- Opening Delimiter -

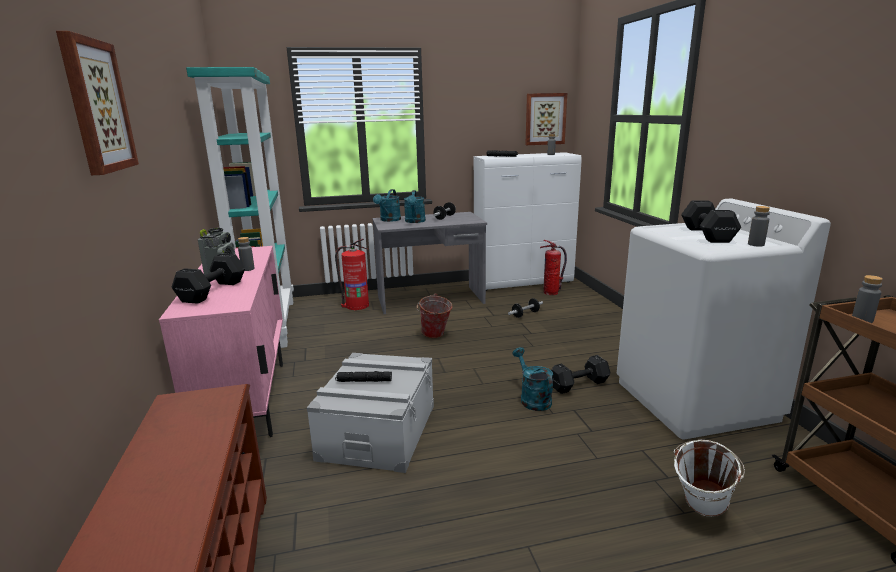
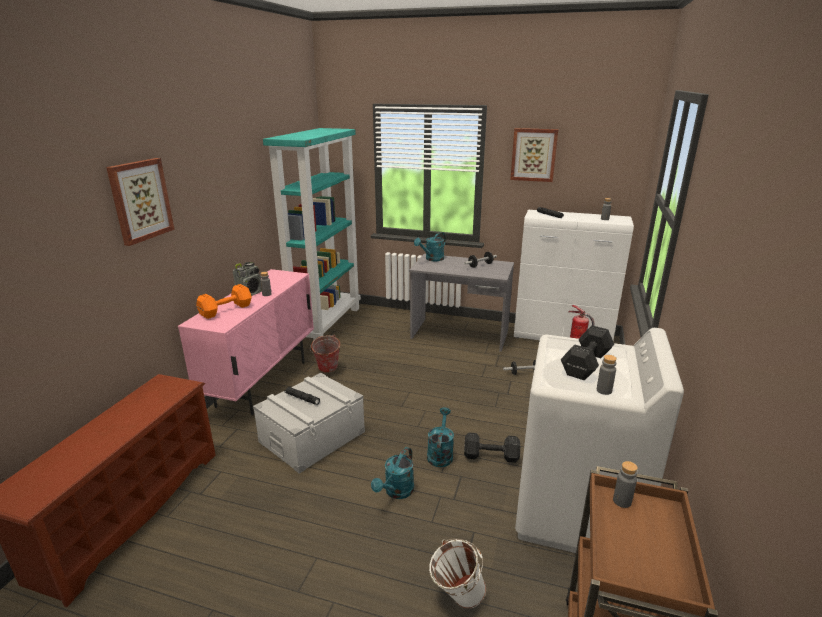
camera: 30 degrees right, 5 degrees up
(214, 291) = (227, 310): black dumbbell -> orange dumbbell
(356, 305) = (398, 324): fire extinguisher -> none
(415, 221) = (449, 265): turquoise watering can -> turquoise watering can (396, 492)
(435, 336) = (427, 371): bucket -> bucket (326, 370)
(545, 119) = (612, 180): picture -> picture (533, 155)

- Closing Delimiter -

● WHAT YOU ARE ASKED TO DO
Reproduce every entry exactly, but omit each picture.

● OUTPUT
camera: 30 degrees right, 5 degrees up
(214, 291) = (227, 310): black dumbbell -> orange dumbbell
(356, 305) = (398, 324): fire extinguisher -> none
(415, 221) = (449, 265): turquoise watering can -> turquoise watering can (396, 492)
(435, 336) = (427, 371): bucket -> bucket (326, 370)
(545, 119) = (612, 180): picture -> picture (533, 155)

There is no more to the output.